Although she's often ripped for being single herself, Millionaire Matchmaker Patti Stanger does give some solid relationship advice to clients. Like the time she told one woman her "laundry list" of must-haves for a man was a joke? Yep, right on. The other time she told a guy that toting his "sexretary"-like assistant around with him on dates wasn't exactly going to help him find a life partner? Duh. But unfortunately, Stanger also seems to have a habit of undermining her smartest advice by occasionally going to extremes ... The most recent example: Her commentary on funny couple Amy Poehler and Will Arnett's sad split.
In her new column for People, Stanger asserts the marriage likely failed, because Poehler was the primary breadwinner and more successful than her husband, which "goes against nature." Oh.
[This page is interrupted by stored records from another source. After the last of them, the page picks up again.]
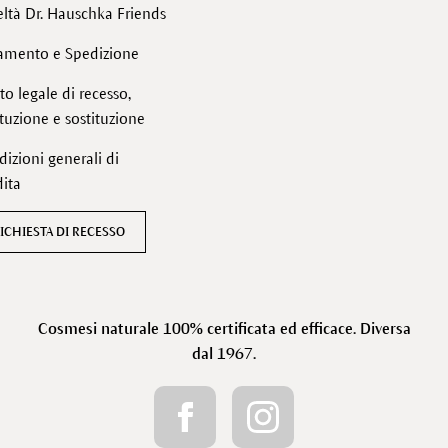
ltà Dr. Hauschka Friends
amento e Spedizione
tto legale di recesso,
ituzione e sostituzione
izioni generali di
ita
ICHIESTA DI RECESSO
Cosmesi naturale 100% certificata ed efficace. Diversa
dal 1967.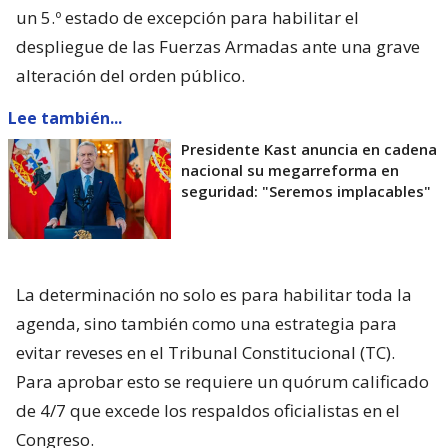
un 5.º estado de excepción para habilitar el
despliegue de las Fuerzas Armadas ante una grave
alteración del orden público.
Lee también...
Presidente Kast anuncia en cadena
nacional su megarreforma en
seguridad: "Seremos implacables"
La determinación no solo es para habilitar toda la
agenda, sino también como una estrategia para
evitar reveses en el Tribunal Constitucional (TC).
Para aprobar esto se requiere un quórum calificado
de 4/7 que excede los respaldos oficialistas en el
Congreso.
Dear.
She then goes onto explain how a woman's success basically chips away at her man's self-esteem ("There will undeniably be comments and questions about your relationship dynamic.") and any time you have to devote to him ("You're probably on your email a lot, taking phone calls and going on regular business trips that don't involve your man."), sooo all that's left in the end is you, your shelf full of Emmys, and divorce papers. Wah wah.
I almost want to STRANGLE Stanger for this. Because the fact is -- there is merit to what some might call "antiquated" gender roles. When Stanger advises her female clients to get more comfortable with letting the man hold the door for them or pay for dinner on a first date or be the first to initiate sex, etc., I am totally with her. Whether it would make Gloria Steinem smile or not, sometimes we really do have to take the more passive role if we want our guys to feel like The Man. (Little do they know, we're still in control ... We're just letting them think they are!)
BUT to whittle what may have happened between two very successful adults and say it's ALL Amy Poehler's fault her marriage fell apart because she's slightly better known and probably the breadwinner is so ridiculous.
I'm truly bummed that she couldn't have written something along the lines of ... As important as it can be to assume your "traditional" gender role at times while dating and even while married, it's equally important for men to get used to the fact that women ARE breadwinners these days. We're making as much as our partners or more sometimes, and if they're so damn insecure about it, that's their problem -- not ours. If there's any truth to Stanger's assumption, and Will Arnett legitimately fell out of love with his wife because he couldn't handle her success, then Poehler's better off finding someone who is man enough that he can.
How do you feel about Patti Stanger's interpretation of what went down between Amy and Will? Do you think being the woman being the breadwinner is a relationship killer?